> **データの行**:
☆ ☆ ☆ ☆
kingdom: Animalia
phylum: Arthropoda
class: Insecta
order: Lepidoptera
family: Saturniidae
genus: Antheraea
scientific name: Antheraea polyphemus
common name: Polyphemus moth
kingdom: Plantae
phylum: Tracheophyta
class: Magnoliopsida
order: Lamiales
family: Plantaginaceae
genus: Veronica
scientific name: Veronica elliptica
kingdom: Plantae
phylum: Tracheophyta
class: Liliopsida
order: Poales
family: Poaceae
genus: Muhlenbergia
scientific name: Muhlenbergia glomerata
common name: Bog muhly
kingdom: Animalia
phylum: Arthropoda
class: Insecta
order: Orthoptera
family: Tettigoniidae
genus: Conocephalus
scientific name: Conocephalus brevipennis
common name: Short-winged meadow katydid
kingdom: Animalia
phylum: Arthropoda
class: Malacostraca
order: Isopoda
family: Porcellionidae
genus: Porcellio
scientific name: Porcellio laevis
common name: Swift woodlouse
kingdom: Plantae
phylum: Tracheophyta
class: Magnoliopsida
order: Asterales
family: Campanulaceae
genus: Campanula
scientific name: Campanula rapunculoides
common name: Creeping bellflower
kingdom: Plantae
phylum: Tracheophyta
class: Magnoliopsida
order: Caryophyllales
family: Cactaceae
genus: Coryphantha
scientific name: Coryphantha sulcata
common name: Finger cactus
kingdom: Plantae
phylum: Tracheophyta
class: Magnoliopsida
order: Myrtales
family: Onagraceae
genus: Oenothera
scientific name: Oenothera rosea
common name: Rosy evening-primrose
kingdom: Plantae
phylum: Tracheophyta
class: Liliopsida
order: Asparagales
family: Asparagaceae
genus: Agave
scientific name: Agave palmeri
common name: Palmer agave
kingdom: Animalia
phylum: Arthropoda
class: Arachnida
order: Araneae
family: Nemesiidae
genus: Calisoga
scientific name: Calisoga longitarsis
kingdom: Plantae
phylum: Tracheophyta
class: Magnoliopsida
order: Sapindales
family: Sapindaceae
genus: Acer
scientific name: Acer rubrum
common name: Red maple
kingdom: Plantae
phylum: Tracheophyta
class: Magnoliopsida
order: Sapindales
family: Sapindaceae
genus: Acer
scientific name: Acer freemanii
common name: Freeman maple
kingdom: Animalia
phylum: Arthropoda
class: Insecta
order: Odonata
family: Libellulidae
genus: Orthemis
☆ ☆ ☆ ☆
> **やること**: 上のデータの行を、最初から最後まで一字も変えずに書き写してください。

> **出力全体**:
kingdom: Animalia
phylum: Arthropoda
class: Insecta
order: Lepidoptera
family: Saturniidae
genus: Antheraea
scientific name: Antheraea polyphemus
common name: Polyphemus moth
kingdom: Plantae
phylum: Tracheophyta
class: Magnoliopsida
order: Lamiales
family: Plantaginaceae
genus: Veronica
scientific name: Veronica elliptica
kingdom: Plantae
phylum: Tracheophyta
class: Liliopsida
order: Poales
family: Poaceae
genus: Muhlenbergia
scientific name: Muhlenbergia glomerata
common name: Bog muhly
kingdom: Animalia
phylum: Arthropoda
class: Insecta
order: Orthoptera
family: Tettigoniidae
genus: Conocephalus
scientific name: Conocephalus brevipennis
common name: Short-winged meadow katydid
kingdom: Animalia
phylum: Arthropoda
class: Malacostraca
order: Isopoda
family: Porcellionidae
genus: Porcellio
scientific name: Porcellio laevis
common name: Swift woodlouse
kingdom: Plantae
phylum: Tracheophyta
class: Magnoliopsida
order: Asterales
family: Campanulaceae
genus: Campanula
scientific name: Campanula rapunculoides
common name: Creeping bellflower
kingdom: Plantae
phylum: Tracheophyta
class: Magnoliopsida
order: Caryophyllales
family: Cactaceae
genus: Coryphantha
scientific name: Coryphantha sulcata
common name: Finger cactus
kingdom: Plantae
phylum: Tracheophyta
class: Magnoliopsida
order: Myrtales
family: Onagraceae
genus: Oenothera
scientific name: Oenothera rosea
common name: Rosy evening-primrose
kingdom: Plantae
phylum: Tracheophyta
class: Liliopsida
order: Asparagales
family: Asparagaceae
genus: Agave
scientific name: Agave palmeri
common name: Palmer agave
kingdom: Animalia
phylum: Arthropoda
class: Arachnida
order: Araneae
family: Nemesiidae
genus: Calisoga
scientific name: Calisoga longitarsis
kingdom: Plantae
phylum: Tracheophyta
class: Magnoliopsida
order: Sapindales
family: Sapindaceae
genus: Acer
scientific name: Acer rubrum
common name: Red maple
kingdom: Plantae
phylum: Tracheophyta
class: Magnoliopsida
order: Sapindales
family: Sapindaceae
genus: Acer
scientific name: Acer freemanii
common name: Freeman maple
kingdom: Animalia
phylum: Arthropoda
class: Insecta
order: Odonata
family: Libellulidae
genus: Orthemis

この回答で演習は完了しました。